ASSIGNMENT
Check each line of the material, and show the ones that include the word "casquette".

THE DATA
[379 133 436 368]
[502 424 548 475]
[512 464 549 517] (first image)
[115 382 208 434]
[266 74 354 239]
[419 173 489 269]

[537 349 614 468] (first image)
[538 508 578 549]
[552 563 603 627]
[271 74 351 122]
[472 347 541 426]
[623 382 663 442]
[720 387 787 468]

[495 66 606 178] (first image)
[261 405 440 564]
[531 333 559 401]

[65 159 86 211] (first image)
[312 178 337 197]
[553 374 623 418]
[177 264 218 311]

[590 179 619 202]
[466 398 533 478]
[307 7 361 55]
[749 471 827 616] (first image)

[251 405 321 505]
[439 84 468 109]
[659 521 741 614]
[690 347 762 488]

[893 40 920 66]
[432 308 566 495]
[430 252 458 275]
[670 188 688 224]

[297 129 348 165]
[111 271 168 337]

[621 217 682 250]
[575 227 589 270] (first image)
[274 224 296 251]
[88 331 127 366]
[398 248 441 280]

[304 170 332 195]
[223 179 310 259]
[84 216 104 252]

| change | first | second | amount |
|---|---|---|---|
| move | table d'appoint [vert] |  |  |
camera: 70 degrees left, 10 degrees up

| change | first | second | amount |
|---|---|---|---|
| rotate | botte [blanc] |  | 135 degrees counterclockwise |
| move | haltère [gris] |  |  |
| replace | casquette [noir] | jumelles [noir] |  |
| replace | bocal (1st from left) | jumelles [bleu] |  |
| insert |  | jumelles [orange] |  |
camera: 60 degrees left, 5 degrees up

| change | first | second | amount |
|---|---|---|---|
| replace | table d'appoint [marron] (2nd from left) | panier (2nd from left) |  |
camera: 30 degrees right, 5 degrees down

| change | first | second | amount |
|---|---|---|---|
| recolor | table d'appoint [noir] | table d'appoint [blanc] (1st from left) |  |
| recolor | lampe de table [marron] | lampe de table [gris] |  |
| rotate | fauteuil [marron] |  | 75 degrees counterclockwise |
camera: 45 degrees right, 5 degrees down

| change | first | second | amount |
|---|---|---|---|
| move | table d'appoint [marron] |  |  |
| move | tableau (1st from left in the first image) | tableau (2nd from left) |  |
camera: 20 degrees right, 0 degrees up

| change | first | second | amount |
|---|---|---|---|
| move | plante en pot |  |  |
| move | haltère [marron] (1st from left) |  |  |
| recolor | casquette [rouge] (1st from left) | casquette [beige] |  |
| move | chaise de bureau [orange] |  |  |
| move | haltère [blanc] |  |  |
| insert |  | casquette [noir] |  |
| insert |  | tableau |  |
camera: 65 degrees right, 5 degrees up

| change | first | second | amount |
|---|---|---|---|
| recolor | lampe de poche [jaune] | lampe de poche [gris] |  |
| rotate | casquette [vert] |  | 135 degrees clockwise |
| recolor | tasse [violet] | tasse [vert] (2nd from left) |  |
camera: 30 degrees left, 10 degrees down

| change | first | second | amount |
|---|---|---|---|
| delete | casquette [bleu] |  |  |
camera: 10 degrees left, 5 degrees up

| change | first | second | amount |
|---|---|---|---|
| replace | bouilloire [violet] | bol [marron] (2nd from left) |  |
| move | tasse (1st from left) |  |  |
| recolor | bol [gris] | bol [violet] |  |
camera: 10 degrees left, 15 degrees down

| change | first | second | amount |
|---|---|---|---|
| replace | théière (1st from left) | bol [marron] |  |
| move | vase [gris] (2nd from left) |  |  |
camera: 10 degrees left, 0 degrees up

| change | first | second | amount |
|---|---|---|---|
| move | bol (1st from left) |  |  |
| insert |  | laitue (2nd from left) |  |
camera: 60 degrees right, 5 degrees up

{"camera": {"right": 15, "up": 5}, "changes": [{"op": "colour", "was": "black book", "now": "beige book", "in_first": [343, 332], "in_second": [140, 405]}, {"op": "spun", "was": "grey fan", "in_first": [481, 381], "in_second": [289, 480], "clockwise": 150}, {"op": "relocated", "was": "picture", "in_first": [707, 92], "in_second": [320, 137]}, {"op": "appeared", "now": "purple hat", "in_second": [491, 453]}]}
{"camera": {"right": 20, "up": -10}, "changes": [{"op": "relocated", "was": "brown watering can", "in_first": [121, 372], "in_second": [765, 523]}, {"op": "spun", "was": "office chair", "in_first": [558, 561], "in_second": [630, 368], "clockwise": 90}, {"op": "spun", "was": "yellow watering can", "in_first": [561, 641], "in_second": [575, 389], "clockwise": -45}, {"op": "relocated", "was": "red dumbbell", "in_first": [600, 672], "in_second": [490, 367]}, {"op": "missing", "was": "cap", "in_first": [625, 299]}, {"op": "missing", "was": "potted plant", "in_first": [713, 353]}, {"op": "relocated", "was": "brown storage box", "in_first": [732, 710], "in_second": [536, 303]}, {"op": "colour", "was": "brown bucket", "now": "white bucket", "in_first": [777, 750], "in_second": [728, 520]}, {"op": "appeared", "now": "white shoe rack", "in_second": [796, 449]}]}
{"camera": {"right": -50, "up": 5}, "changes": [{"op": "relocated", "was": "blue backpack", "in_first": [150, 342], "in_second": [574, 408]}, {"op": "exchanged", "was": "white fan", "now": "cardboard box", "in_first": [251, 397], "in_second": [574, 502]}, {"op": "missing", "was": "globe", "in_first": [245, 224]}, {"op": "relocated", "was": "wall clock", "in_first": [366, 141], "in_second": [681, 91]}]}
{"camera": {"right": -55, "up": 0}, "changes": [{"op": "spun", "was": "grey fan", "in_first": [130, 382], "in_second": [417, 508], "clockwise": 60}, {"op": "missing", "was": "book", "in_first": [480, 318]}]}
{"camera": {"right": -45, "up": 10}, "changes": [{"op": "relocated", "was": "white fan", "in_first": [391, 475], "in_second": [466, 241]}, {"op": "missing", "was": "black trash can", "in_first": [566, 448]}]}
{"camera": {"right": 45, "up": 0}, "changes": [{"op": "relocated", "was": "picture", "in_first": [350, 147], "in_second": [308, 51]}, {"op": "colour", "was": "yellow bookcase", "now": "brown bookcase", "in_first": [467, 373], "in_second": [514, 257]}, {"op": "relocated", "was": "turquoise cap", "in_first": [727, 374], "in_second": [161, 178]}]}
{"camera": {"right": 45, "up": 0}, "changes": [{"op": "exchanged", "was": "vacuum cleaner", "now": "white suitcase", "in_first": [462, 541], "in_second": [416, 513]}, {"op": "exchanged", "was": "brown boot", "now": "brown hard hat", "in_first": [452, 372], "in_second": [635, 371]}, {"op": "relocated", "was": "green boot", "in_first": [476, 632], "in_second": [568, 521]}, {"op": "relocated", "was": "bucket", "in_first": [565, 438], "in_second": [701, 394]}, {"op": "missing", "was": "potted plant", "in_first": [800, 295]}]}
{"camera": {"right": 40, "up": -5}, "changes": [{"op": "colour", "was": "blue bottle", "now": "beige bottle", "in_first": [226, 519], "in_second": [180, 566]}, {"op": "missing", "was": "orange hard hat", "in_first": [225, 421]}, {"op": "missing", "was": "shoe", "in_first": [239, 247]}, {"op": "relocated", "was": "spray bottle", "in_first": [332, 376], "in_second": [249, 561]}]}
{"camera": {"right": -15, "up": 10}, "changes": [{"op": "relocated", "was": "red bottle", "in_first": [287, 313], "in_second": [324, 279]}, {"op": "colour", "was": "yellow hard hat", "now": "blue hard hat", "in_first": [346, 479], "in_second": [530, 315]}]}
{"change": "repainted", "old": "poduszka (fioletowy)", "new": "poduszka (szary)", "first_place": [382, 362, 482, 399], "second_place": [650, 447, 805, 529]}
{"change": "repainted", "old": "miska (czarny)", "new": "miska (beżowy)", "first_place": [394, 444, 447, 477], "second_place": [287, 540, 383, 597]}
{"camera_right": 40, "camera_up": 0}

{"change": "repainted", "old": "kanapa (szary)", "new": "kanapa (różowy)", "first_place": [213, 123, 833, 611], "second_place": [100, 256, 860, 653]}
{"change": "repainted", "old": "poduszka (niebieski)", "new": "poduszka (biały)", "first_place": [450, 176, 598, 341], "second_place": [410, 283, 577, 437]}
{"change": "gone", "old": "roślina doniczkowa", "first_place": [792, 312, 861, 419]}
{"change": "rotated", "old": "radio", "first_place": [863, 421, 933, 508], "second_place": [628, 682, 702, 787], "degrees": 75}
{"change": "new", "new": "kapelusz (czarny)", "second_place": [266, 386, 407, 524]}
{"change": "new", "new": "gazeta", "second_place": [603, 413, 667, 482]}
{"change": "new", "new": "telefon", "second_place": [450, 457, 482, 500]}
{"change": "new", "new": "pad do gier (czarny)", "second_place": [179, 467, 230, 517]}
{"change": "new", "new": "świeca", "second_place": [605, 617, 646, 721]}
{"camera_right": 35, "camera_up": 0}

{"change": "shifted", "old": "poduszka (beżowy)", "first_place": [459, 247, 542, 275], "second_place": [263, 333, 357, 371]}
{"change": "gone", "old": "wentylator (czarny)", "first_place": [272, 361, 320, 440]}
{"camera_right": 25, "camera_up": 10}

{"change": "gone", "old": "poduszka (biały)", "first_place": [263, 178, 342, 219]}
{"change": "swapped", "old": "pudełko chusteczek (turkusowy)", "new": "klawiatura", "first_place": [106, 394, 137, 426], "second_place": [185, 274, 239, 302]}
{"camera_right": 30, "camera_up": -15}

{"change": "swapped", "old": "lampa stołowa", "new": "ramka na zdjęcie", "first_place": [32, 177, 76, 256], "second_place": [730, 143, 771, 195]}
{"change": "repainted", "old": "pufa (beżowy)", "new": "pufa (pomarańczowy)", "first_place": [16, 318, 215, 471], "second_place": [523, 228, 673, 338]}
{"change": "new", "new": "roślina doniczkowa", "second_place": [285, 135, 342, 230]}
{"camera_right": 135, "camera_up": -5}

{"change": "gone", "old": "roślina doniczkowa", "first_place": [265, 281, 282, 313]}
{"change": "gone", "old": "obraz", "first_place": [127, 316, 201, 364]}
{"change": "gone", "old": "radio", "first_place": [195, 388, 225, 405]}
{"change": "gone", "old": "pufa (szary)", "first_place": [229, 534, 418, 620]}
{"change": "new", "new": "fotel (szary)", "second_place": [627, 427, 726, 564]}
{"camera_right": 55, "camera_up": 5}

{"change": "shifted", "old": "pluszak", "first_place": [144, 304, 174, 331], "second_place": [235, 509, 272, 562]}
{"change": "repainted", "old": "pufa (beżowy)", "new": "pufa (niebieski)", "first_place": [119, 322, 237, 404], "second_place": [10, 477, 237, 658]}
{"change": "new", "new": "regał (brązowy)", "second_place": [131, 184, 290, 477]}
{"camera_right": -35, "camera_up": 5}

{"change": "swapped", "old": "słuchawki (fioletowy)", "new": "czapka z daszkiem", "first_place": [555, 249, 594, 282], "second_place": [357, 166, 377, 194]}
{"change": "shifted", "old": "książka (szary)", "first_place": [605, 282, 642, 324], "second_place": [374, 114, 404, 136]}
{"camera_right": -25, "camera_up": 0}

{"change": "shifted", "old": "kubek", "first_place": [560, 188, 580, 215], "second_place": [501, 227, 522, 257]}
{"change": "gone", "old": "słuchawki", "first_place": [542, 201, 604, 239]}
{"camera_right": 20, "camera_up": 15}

TASK RESULT
| replace | casquette [noir] | jumelles [noir] |  |
| recolor | casquette [rouge] (1st from left) | casquette [beige] |  |
| insert |  | casquette [noir] |  |
| rotate | casquette [vert] |  | 135 degrees clockwise |
| delete | casquette [bleu] |  |  |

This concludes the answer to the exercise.